Research Question
Gastrointestinal diseases (GIDs), including gastritis, gastric ulcers, IBS, IBD, liver diseases, and biliary disorders, are on the rise globally, with a significant increase in elderly populations. The etiology of GIDs is complex, involving genetic, immunological, environmental, microbial, and lifestyle factors. While studies suggest that lifestyle (e.g., physical activity, diet, stress management), gene expression, protein modifications, metabolic changes, and aging-related epigenetic changes influence gastrointestinal health, the interactions and specific mechanisms, especially in aging, remain poorly understood.
Research Objectives
To address this gap, this project will leverage UK Biobank’s rich data, including genomic, transcriptomic, proteomic, metabolomic, epigenetic, accelerometer-derived activity, lifestyle, and clinical diagnosis information. By integrating these multi-dimensional data, we aim to explore how lifestyle, biological aging, metabolic changes, and protein expression collectively impact GID risk and progression, identifying new biomarkers and modifiable risk factors.
Scientific Rationale
The pathophysiology of GIDs is influenced by genetics, immunity, and environment, but the drivers of disease onset and progression in older adults are not well-defined.
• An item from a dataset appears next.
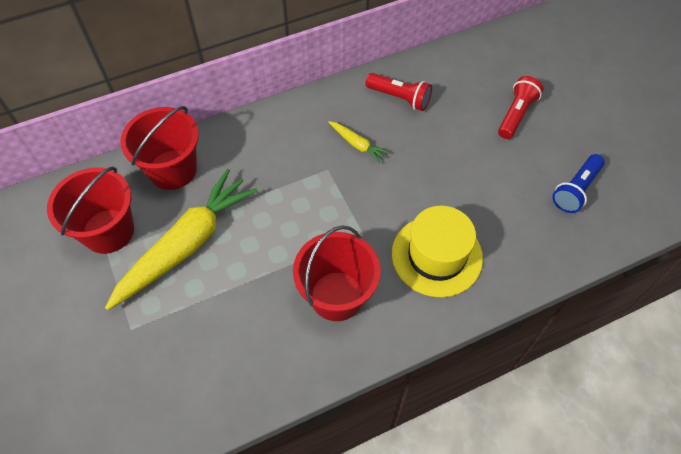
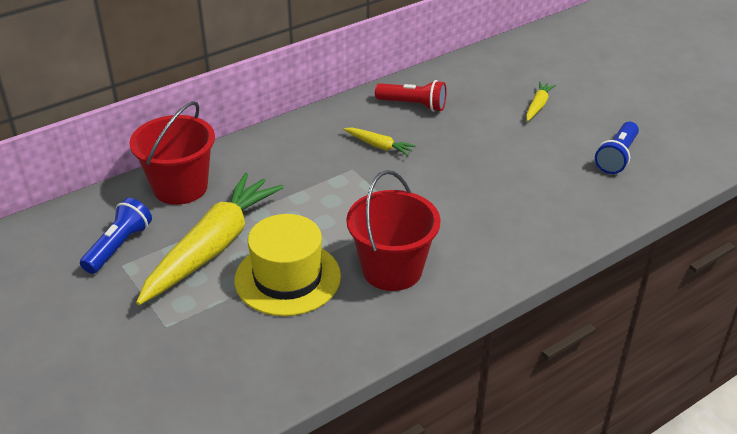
camera: 10 degrees left, 20 degrees down
red bucket [47,166,134,254] -> blue flashlight [80,198,152,274]
yellow hat [392,206,483,297] -> yellow hat moved to [235,214,341,316]
red flashlight [498,76,543,139] -> yellow carrot [526,82,556,121]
Existing studies indicate that lifestyle factors, gene expression, protein modifications, metabolic changes, and aging-related epigenetic changes may increase GID susceptibility. Blood metabolites, protein profiles, and epigenetic markers provide insights into biological processes and exposures. Accelerometer data offer a novel method for assessing biological aging through physical activity patterns, which may significantly affect GID outcomes. By combining multi-omics and multi-dimensional data, we seek to deepen our understanding of how these factors collectively influence GID risk and progression.